Action item
Copy the records below exactly, leaving out any pictures.

+===+

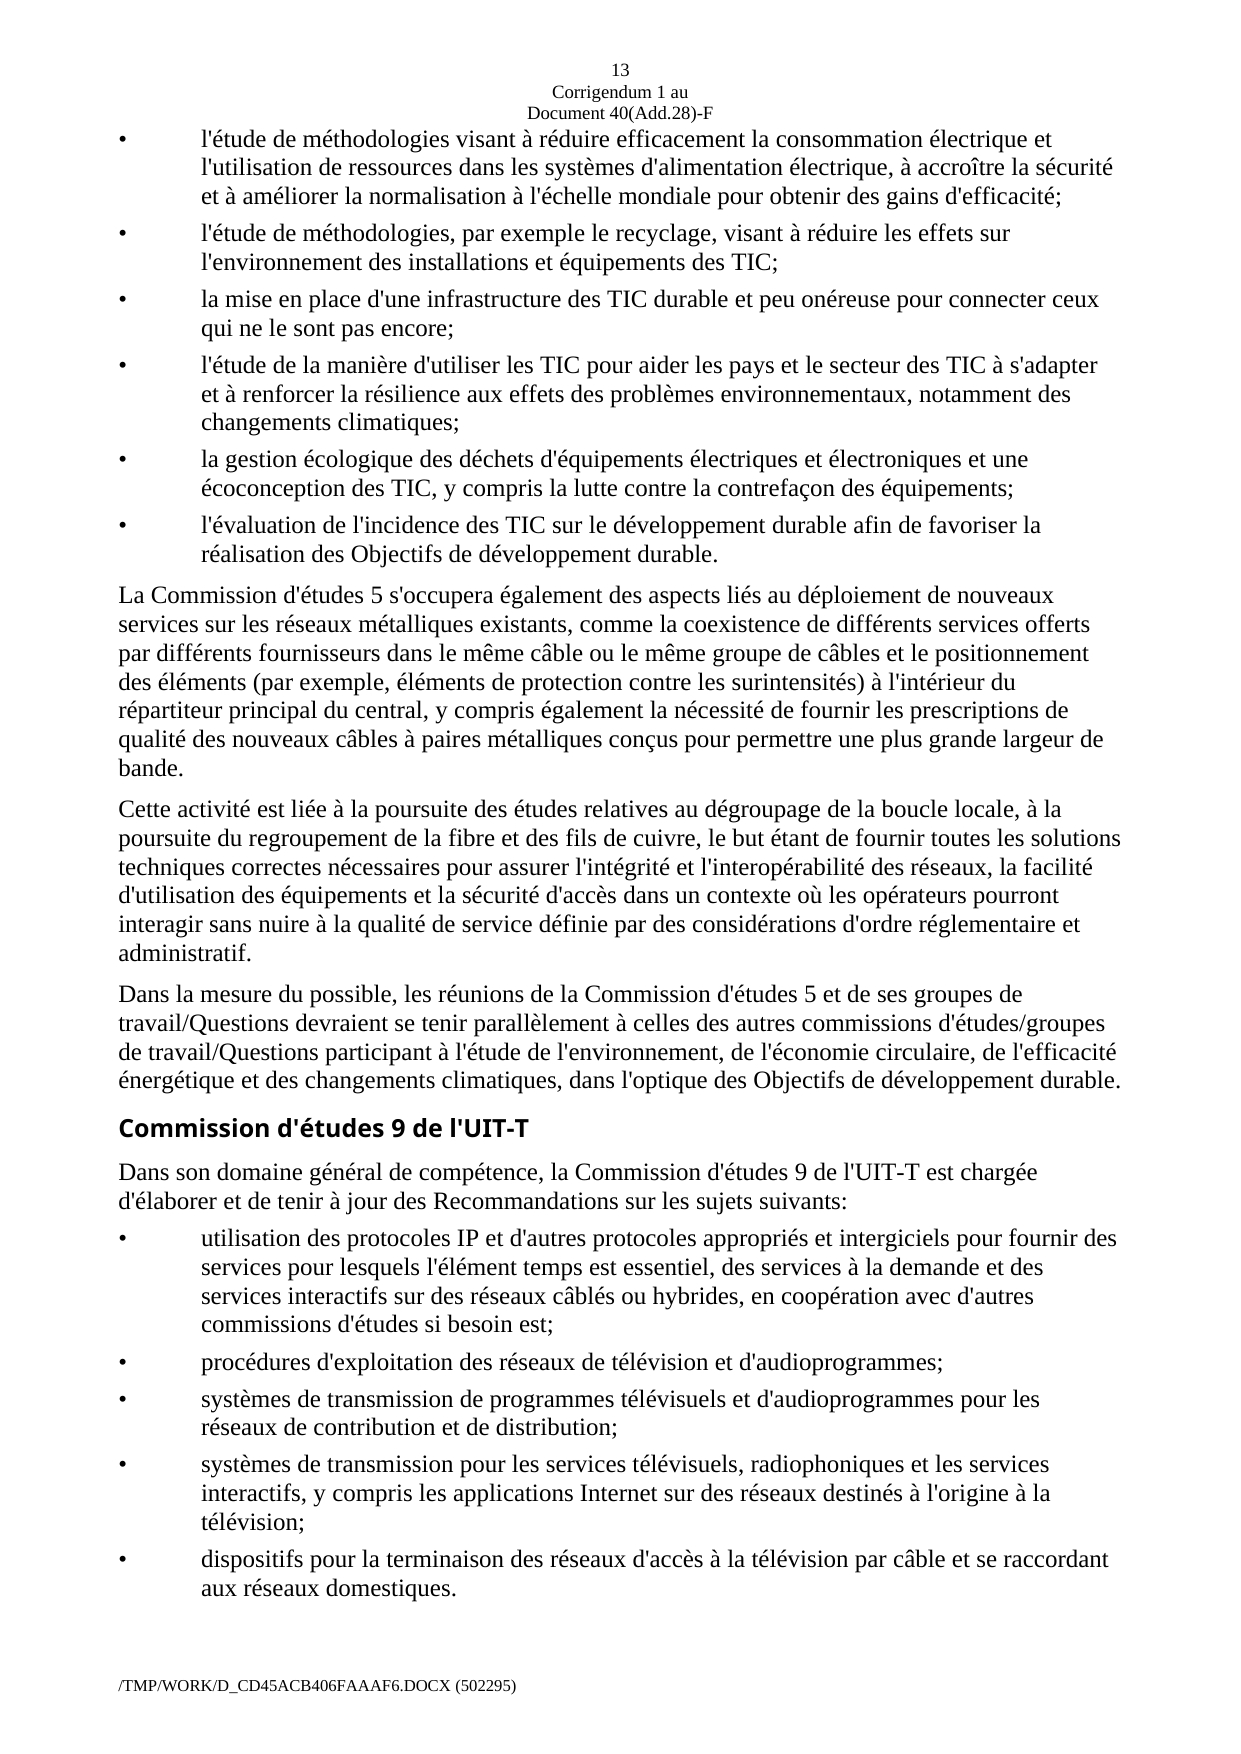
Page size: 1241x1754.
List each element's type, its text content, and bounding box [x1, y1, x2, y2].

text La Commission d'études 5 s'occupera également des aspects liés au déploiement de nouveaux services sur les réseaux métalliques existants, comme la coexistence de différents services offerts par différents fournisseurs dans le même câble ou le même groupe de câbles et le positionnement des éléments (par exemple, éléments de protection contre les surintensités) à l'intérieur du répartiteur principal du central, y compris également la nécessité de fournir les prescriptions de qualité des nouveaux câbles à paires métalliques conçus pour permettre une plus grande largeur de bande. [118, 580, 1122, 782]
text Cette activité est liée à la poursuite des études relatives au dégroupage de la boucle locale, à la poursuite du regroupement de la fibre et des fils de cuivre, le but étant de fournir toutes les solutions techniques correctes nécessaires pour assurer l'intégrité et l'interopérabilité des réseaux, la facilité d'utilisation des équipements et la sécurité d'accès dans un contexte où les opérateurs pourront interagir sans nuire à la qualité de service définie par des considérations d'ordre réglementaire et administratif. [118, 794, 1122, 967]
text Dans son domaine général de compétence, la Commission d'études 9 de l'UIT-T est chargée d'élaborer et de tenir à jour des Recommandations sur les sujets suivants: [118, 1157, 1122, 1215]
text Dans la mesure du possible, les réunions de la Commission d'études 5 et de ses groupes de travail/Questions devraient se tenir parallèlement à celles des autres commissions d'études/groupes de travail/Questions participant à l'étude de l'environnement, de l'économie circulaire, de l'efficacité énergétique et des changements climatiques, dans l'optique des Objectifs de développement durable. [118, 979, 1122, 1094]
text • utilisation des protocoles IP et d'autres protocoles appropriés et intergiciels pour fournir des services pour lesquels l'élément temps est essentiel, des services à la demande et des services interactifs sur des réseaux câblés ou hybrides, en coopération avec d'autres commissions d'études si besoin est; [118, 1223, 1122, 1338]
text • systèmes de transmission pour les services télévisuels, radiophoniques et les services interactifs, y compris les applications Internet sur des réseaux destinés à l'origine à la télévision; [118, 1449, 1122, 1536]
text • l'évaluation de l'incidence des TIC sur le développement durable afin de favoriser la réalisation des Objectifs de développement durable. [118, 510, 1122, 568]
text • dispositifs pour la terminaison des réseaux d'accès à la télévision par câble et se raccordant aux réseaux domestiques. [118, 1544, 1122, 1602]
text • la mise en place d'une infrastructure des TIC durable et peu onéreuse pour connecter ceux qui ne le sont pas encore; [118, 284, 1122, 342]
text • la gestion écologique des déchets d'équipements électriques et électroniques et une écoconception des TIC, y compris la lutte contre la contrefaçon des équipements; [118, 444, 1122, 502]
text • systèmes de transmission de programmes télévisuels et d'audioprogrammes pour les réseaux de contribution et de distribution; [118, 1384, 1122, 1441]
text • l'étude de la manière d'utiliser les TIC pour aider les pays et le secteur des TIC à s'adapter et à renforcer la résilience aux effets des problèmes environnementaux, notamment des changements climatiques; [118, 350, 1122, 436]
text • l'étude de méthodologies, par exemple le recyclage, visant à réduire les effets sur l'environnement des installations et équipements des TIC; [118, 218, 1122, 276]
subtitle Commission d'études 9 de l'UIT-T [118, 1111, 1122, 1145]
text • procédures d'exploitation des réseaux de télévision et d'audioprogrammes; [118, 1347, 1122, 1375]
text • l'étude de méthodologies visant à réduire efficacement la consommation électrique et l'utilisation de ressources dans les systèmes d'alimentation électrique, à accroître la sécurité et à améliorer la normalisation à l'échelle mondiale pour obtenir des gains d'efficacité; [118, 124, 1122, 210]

+===+

Output for this exercise
Page size: 1241x1754.
List each element's type, its text content, and bounding box [x1, y1, x2, y2].

text La Commission d'études 5 s'occupera également des aspects liés au déploiement de nouveaux services sur les réseaux métalliques existants, comme la coexistence de différents services offerts par différents fournisseurs dans le même câble ou le même groupe de câbles et le positionnement des éléments (par exemple, éléments de protection contre les surintensités) à l'intérieur du répartiteur principal du central, y compris également la nécessité de fournir les prescriptions de qualité des nouveaux câbles à paires métalliques conçus pour permettre une plus grande largeur de bande. [118, 580, 1122, 782]
text Cette activité est liée à la poursuite des études relatives au dégroupage de la boucle locale, à la poursuite du regroupement de la fibre et des fils de cuivre, le but étant de fournir toutes les solutions techniques correctes nécessaires pour assurer l'intégrité et l'interopérabilité des réseaux, la facilité d'utilisation des équipements et la sécurité d'accès dans un contexte où les opérateurs pourront interagir sans nuire à la qualité de service définie par des considérations d'ordre réglementaire et administratif. [118, 794, 1122, 967]
text Dans son domaine général de compétence, la Commission d'études 9 de l'UIT-T est chargée d'élaborer et de tenir à jour des Recommandations sur les sujets suivants: [118, 1157, 1122, 1215]
text Dans la mesure du possible, les réunions de la Commission d'études 5 et de ses groupes de travail/Questions devraient se tenir parallèlement à celles des autres commissions d'études/groupes de travail/Questions participant à l'étude de l'environnement, de l'économie circulaire, de l'efficacité énergétique et des changements climatiques, dans l'optique des Objectifs de développement durable. [118, 979, 1122, 1094]
text • utilisation des protocoles IP et d'autres protocoles appropriés et intergiciels pour fournir des services pour lesquels l'élément temps est essentiel, des services à la demande et des services interactifs sur des réseaux câblés ou hybrides, en coopération avec d'autres commissions d'études si besoin est; [118, 1223, 1122, 1338]
text • systèmes de transmission pour les services télévisuels, radiophoniques et les services interactifs, y compris les applications Internet sur des réseaux destinés à l'origine à la télévision; [118, 1449, 1122, 1536]
text • l'évaluation de l'incidence des TIC sur le développement durable afin de favoriser la réalisation des Objectifs de développement durable. [118, 510, 1122, 568]
text • dispositifs pour la terminaison des réseaux d'accès à la télévision par câble et se raccordant aux réseaux domestiques. [118, 1544, 1122, 1602]
text • la mise en place d'une infrastructure des TIC durable et peu onéreuse pour connecter ceux qui ne le sont pas encore; [118, 284, 1122, 342]
text • la gestion écologique des déchets d'équipements électriques et électroniques et une écoconception des TIC, y compris la lutte contre la contrefaçon des équipements; [118, 444, 1122, 502]
text • systèmes de transmission de programmes télévisuels et d'audioprogrammes pour les réseaux de contribution et de distribution; [118, 1384, 1122, 1441]
text • l'étude de la manière d'utiliser les TIC pour aider les pays et le secteur des TIC à s'adapter et à renforcer la résilience aux effets des problèmes environnementaux, notamment des changements climatiques; [118, 350, 1122, 436]
text • l'étude de méthodologies, par exemple le recyclage, visant à réduire les effets sur l'environnement des installations et équipements des TIC; [118, 218, 1122, 276]
subtitle Commission d'études 9 de l'UIT-T [118, 1111, 1122, 1145]
text • procédures d'exploitation des réseaux de télévision et d'audioprogrammes; [118, 1347, 1122, 1375]
text • l'étude de méthodologies visant à réduire efficacement la consommation électrique et l'utilisation de ressources dans les systèmes d'alimentation électrique, à accroître la sécurité et à améliorer la normalisation à l'échelle mondiale pour obtenir des gains d'efficacité; [118, 124, 1122, 210]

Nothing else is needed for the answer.